I will be using codes from the excercise class (https://www2.karlin.mff.cuni.cz/~maciak/NMST539/Lab12_2022.html).

library(SMSdata)
data(carc)

Looking back at task 1, I will try to estimate random variable (country of origin of the car) based on (weight), (price), (headroom) and (rear seat clearance).

lda1 <- lda(C ~ W + P + H + R, data = carc)
pred <- predict(lda1)
ldahist(data = pred$x[,1], g=carc$C)

We can see some overlap between all categories.

partimat(C ~ W + P + H + R, data = carc, method = "lda")

Lets try merging Europe and Japan as we did in the first task.

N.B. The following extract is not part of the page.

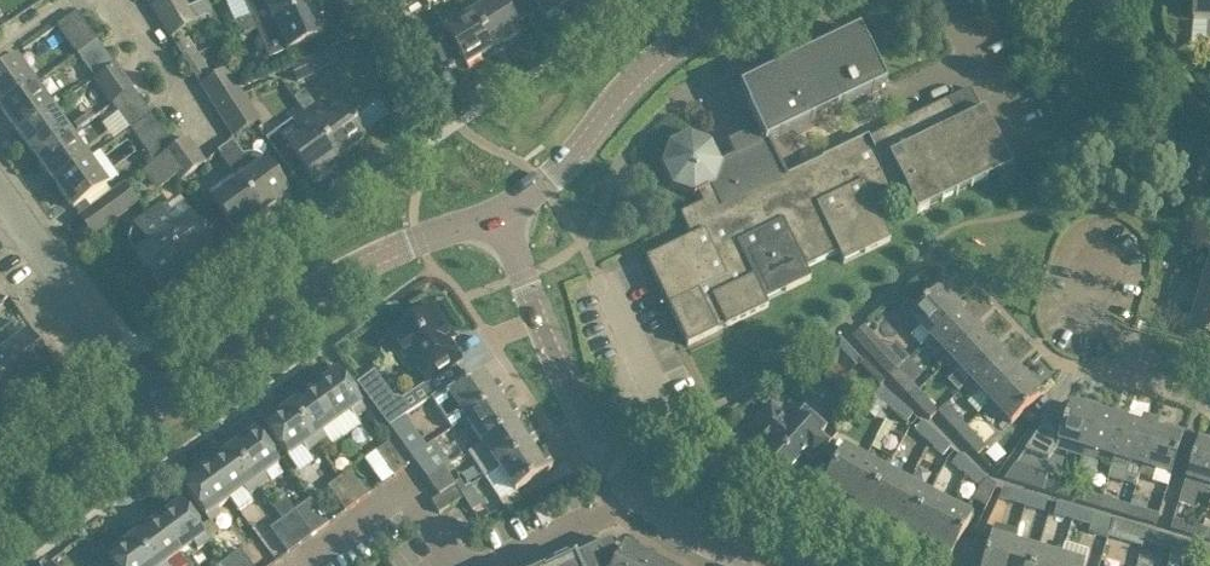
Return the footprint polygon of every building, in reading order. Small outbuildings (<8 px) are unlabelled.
[(164,26),(188,10),(182,0),(163,0),(152,7),(164,26)] [(257,29),(274,22),(310,7),(307,0),(245,0),(252,17),(240,22),(245,34),(257,29)] [(479,11),(499,46),(519,33),(514,25),(527,18),(516,0),(485,0),(488,6),(479,11)] [(527,18),(539,10),(544,18),(564,6),(561,0),(516,0),(527,18)] [(1191,3),(1197,4),(1195,22),(1209,23),(1208,45),(1209,44),(1209,0),(1191,0),(1191,3)] [(274,22),(257,29),(271,59),(323,36),(310,7),(274,22)] [(188,10),(164,26),(171,37),(195,22),(188,10)] [(499,46),(479,11),(461,22),(457,16),(425,36),(442,63),(446,61),(449,66),(463,60),(466,66),(499,46)] [(58,26),(78,55),(97,40),(77,12),(58,26)] [(739,89),(749,109),(760,133),(748,139),(745,133),(728,142),(734,155),(722,161),(712,143),(690,135),(669,145),(661,167),(672,188),(695,196),(698,194),(703,204),(680,215),(691,238),(646,259),(688,346),(768,307),(766,301),(811,279),(805,269),(838,252),(844,264),(869,252),(890,241),(874,207),(906,191),(917,214),(1012,168),(984,110),(981,112),(970,89),(869,138),(868,137),(821,160),(822,161),(788,178),(770,141),(886,85),(859,31),(739,89)] [(176,46),(186,62),(199,54),(215,46),(211,38),(194,46),(189,38),(176,46)] [(366,57),(358,38),(339,46),(345,60),(352,63),(366,57)] [(96,80),(107,72),(116,66),(97,40),(78,55),(96,80)] [(199,54),(186,62),(197,79),(210,72),(199,54)] [(297,84),(318,75),(310,57),(290,66),(297,84)] [(2,110),(35,86),(17,60),(0,72),(0,108),(2,110)] [(107,72),(96,80),(113,104),(133,90),(116,66),(107,72)] [(201,86),(209,99),(234,84),(225,70),(201,86)] [(209,99),(217,112),(242,96),(234,84),(209,99)] [(2,110),(19,134),(53,110),(35,86),(2,110)] [(113,104),(130,128),(150,113),(133,90),(113,104)] [(217,112),(225,125),(251,109),(242,96),(217,112)] [(315,103),(303,111),(337,159),(363,140),(340,108),(326,118),(315,103)] [(337,159),(303,111),(299,105),(287,114),(302,136),(288,146),(311,178),(313,176),(315,179),(320,178),(327,173),(329,169),(327,166),(337,159)] [(251,109),(225,125),(233,137),(259,121),(251,109)] [(19,134),(37,159),(71,135),(53,110),(19,134)] [(149,154),(155,162),(174,147),(150,113),(130,128),(149,154)] [(37,159),(55,184),(88,160),(71,135),(37,159)] [(174,147),(155,162),(143,171),(156,191),(177,176),(171,169),(196,150),(187,138),(174,147)] [(234,174),(233,175),(261,214),(271,206),(273,209),(277,209),(286,202),(288,199),(285,196),(287,194),(265,164),(267,163),(264,159),(260,156),(257,154),(254,154),(250,154),(246,154),(243,155),(233,141),(218,152),(234,174)] [(205,163),(196,150),(171,169),(177,176),(180,181),(205,163)] [(88,160),(55,184),(73,209),(107,185),(88,160)] [(261,214),(233,175),(210,192),(216,200),(213,202),(235,233),(261,214)] [(99,202),(108,214),(133,197),(124,184),(99,202)] [(159,208),(147,216),(185,269),(195,261),(197,264),(201,263),(209,258),(211,254),(209,251),(212,250),(189,219),(193,217),(184,203),(172,212),(167,205),(161,210),(159,208)] [(185,269),(147,216),(135,225),(136,226),(134,228),(133,230),(131,232),(130,236),(129,241),(130,244),(138,255),(136,256),(159,288),(161,286),(163,289),(167,288),(175,282),(177,278),(176,276),(185,269)] [(1204,282),(1209,284),(1209,260),(1208,268),(1200,266),(1196,280),(1204,282)] [(1195,310),(1209,314),(1209,284),(1204,282),(1199,296),(1192,294),(1188,308),(1195,310)] [(924,343),(925,344),(959,313),(964,308),(955,298),(949,303),(938,291),(905,322),(914,332),(911,336),(921,347),(924,343)] [(443,335),(449,331),(433,307),(393,334),(426,384),(427,384),(435,395),(455,382),(458,380),(450,369),(461,361),(443,335)] [(1195,310),(1191,324),(1184,322),(1180,336),(1209,345),(1209,314),(1195,310)] [(925,344),(945,365),(984,329),(975,319),(969,325),(959,313),(925,344)] [(0,354),(24,386),(50,367),(27,336),(18,323),(4,333),(2,331),(0,333),(0,351),(2,353),(0,354)] [(970,383),(999,356),(1005,351),(995,340),(989,346),(979,335),(985,330),(984,329),(945,365),(955,376),(959,371),(970,383)] [(855,340),(890,377),(898,369),(878,348),(881,346),(866,330),(855,340)] [(840,339),(817,355),(829,372),(838,366),(848,377),(863,363),(840,339)] [(24,386),(0,354),(0,404),(24,386)] [(980,413),(985,408),(1024,372),(1015,362),(1009,367),(999,356),(970,383),(965,387),(974,398),(969,402),(980,413)] [(328,381),(314,391),(337,423),(346,436),(361,425),(355,417),(365,410),(334,367),(324,375),(328,381)] [(890,377),(911,399),(919,391),(898,369),(890,377)] [(1024,372),(985,408),(994,418),(1000,413),(1011,425),(1045,394),(1024,372)] [(466,420),(466,421),(504,395),(497,385),(491,389),(481,374),(460,389),(459,389),(455,382),(435,395),(431,398),(451,429),(465,420),(466,420)] [(877,398),(891,410),(899,402),(884,389),(877,398)] [(295,395),(286,402),(317,446),(328,438),(333,446),(346,436),(337,423),(314,391),(300,401),(295,395)] [(930,419),(937,413),(939,411),(919,391),(911,399),(930,419)] [(376,409),(389,428),(406,415),(427,402),(422,395),(402,409),(394,397),(376,409)] [(466,421),(482,445),(520,419),(513,409),(507,413),(498,400),(504,395),(466,421)] [(317,446),(286,402),(276,410),(280,416),(266,426),(289,457),(302,448),(306,454),(317,446)] [(899,402),(891,410),(905,423),(913,414),(899,402)] [(1068,455),(1083,459),(1099,408),(1086,403),(1084,411),(1068,406),(1062,426),(1044,421),(1025,451),(1048,458),(1055,450),(1068,455)] [(793,410),(786,418),(770,404),(748,429),(770,449),(763,456),(785,475),(804,454),(813,462),(830,443),(821,435),(828,427),(805,407),(798,415),(793,410)] [(937,413),(958,435),(967,427),(946,404),(939,411),(937,413)] [(1110,467),(1111,468),(1127,416),(1114,412),(1112,419),(1097,415),(1099,408),(1083,459),(1096,463),(1098,455),(1112,460),(1110,467)] [(389,428),(411,457),(427,446),(406,415),(389,428)] [(1138,476),(1139,476),(1155,425),(1142,420),(1140,428),(1125,424),(1128,416),(1127,416),(1111,468),(1124,472),(1126,464),(1141,469),(1138,476)] [(498,467),(499,469),(536,443),(529,433),(523,437),(514,424),(521,420),(520,419),(482,445),(468,455),(483,477),(498,467)] [(914,431),(929,443),(936,434),(922,422),(914,431)] [(1155,425),(1139,476),(1136,487),(1165,496),(1170,477),(1184,433),(1170,429),(1168,436),(1153,432),(1155,425)] [(967,427),(958,435),(978,456),(987,447),(967,427)] [(237,438),(227,445),(258,488),(267,481),(263,476),(278,464),(255,433),(241,443),(237,438)] [(936,434),(929,443),(943,456),(951,447),(936,434)] [(1209,497),(1209,449),(1209,448),(1209,441),(1198,437),(1185,482),(1178,504),(1194,509),(1198,493),(1209,497)] [(411,457),(428,481),(446,468),(449,466),(451,464),(435,440),(427,446),(411,457)] [(375,452),(394,477),(406,467),(388,442),(375,452)] [(536,443),(499,469),(516,493),(553,468),(545,457),(540,461),(531,448),(537,444),(536,443)] [(221,458),(208,468),(230,499),(243,489),(248,496),(258,488),(227,445),(217,452),(221,458)] [(833,490),(845,497),(864,461),(841,449),(819,491),(829,497),(833,490)] [(952,463),(966,476),(974,467),(959,455),(952,463)] [(852,509),(862,515),(885,473),(864,461),(845,497),(856,503),(852,509)] [(974,467),(966,476),(979,487),(973,501),(986,507),(996,486),(974,467)] [(230,499),(208,468),(194,478),(189,472),(179,480),(193,499),(211,522),(220,516),(216,511),(230,499)] [(436,492),(439,496),(455,486),(459,492),(470,486),(466,479),(461,483),(457,485),(446,468),(428,481),(436,492)] [(353,470),(340,479),(358,503),(370,494),(353,470)] [(1005,481),(1070,500),(1074,489),(1011,471),(1005,481)] [(876,514),(887,520),(906,484),(885,473),(862,515),(872,520),(876,514)] [(358,503),(340,479),(328,488),(345,512),(358,503)] [(895,532),(905,537),(928,496),(906,484),(887,520),(898,526),(895,532)] [(455,486),(439,496),(431,501),(439,514),(463,498),(459,492),(455,486)] [(459,492),(463,498),(472,512),(483,505),(470,486),(459,492)] [(1021,504),(1026,506),(1029,495),(1004,488),(999,498),(1021,504)] [(1070,500),(1098,508),(1101,498),(1074,489),(1070,500)] [(1129,506),(1126,517),(1156,526),(1159,515),(1149,512),(1153,496),(1138,491),(1133,507),(1129,506)] [(1029,495),(1026,506),(1044,512),(1047,501),(1029,495)] [(918,536),(930,542),(949,507),(928,496),(905,537),(915,543),(918,536)] [(1098,508),(1126,517),(1129,506),(1101,498),(1098,508)] [(171,512),(157,522),(181,555),(194,545),(199,551),(210,543),(178,499),(167,506),(171,512)] [(311,500),(295,511),(312,535),(329,524),(311,500)] [(1053,515),(1072,520),(1075,509),(1057,504),(1053,515)] [(949,507),(930,542),(941,549),(938,555),(949,561),(971,519),(949,507)] [(1107,539),(1108,537),(1112,520),(1075,509),(1072,520),(1089,526),(1087,533),(1107,539)] [(295,511),(283,520),(301,544),(312,535),(295,511)] [(1170,529),(1199,538),(1202,527),(1174,518),(1170,529)] [(301,544),(283,520),(270,530),(287,554),(301,544)] [(1142,547),(1144,542),(1147,531),(1112,520),(1108,537),(1142,547)] [(129,534),(153,565),(167,565),(166,565),(181,555),(157,522),(144,532),(139,526),(129,534)] [(991,540),(982,565),(1008,565),(1014,547),(1018,534),(995,527),(991,540)] [(1209,541),(1209,529),(1202,527),(1199,538),(1209,541)] [(1144,542),(1173,551),(1176,539),(1147,531),(1144,542)] [(129,534),(119,541),(123,547),(109,557),(115,565),(153,565),(129,534)] [(1173,551),(1200,559),(1204,548),(1176,539),(1173,551)] [(619,554),(614,552),(609,541),(557,565),(613,565),(619,554)] [(619,554),(613,565),(662,565),(623,546),(619,554)] [(1037,554),(1014,547),(1008,565),(1033,565),(1037,554)] [(1200,559),(1209,562),(1209,549),(1204,548),(1200,559)] [(229,560),(234,565),(253,565),(242,551),(229,560)] [(201,553),(191,561),(194,565),(203,565),(208,563),(201,553)] [(1060,561),(1037,554),(1033,565),(1058,565),(1060,561)]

carc <- transform(carc, C2 = Relevel(C, list("EJ" = c(2, 3),
                                             "US" = 1)))
lda1 <- lda(C2 ~ W + P + H + R, data = carc)
pred <- predict(lda1)
ldahist(data = pred$x[,1], g=carc$C2)

partimat(C2 ~ W + P + H + R, data = carc, method = "lda")

There is some improvement. Question is, whether the cost of this improvement (not distinguishing between EU and JP) isn’t too high.

library("party")
plot(ctree(C ~ P + W,data=carc))

plot(ctree(C2 ~ P + W,data=carc))

Here I think it makes sanse not to distinguish between EU and JP.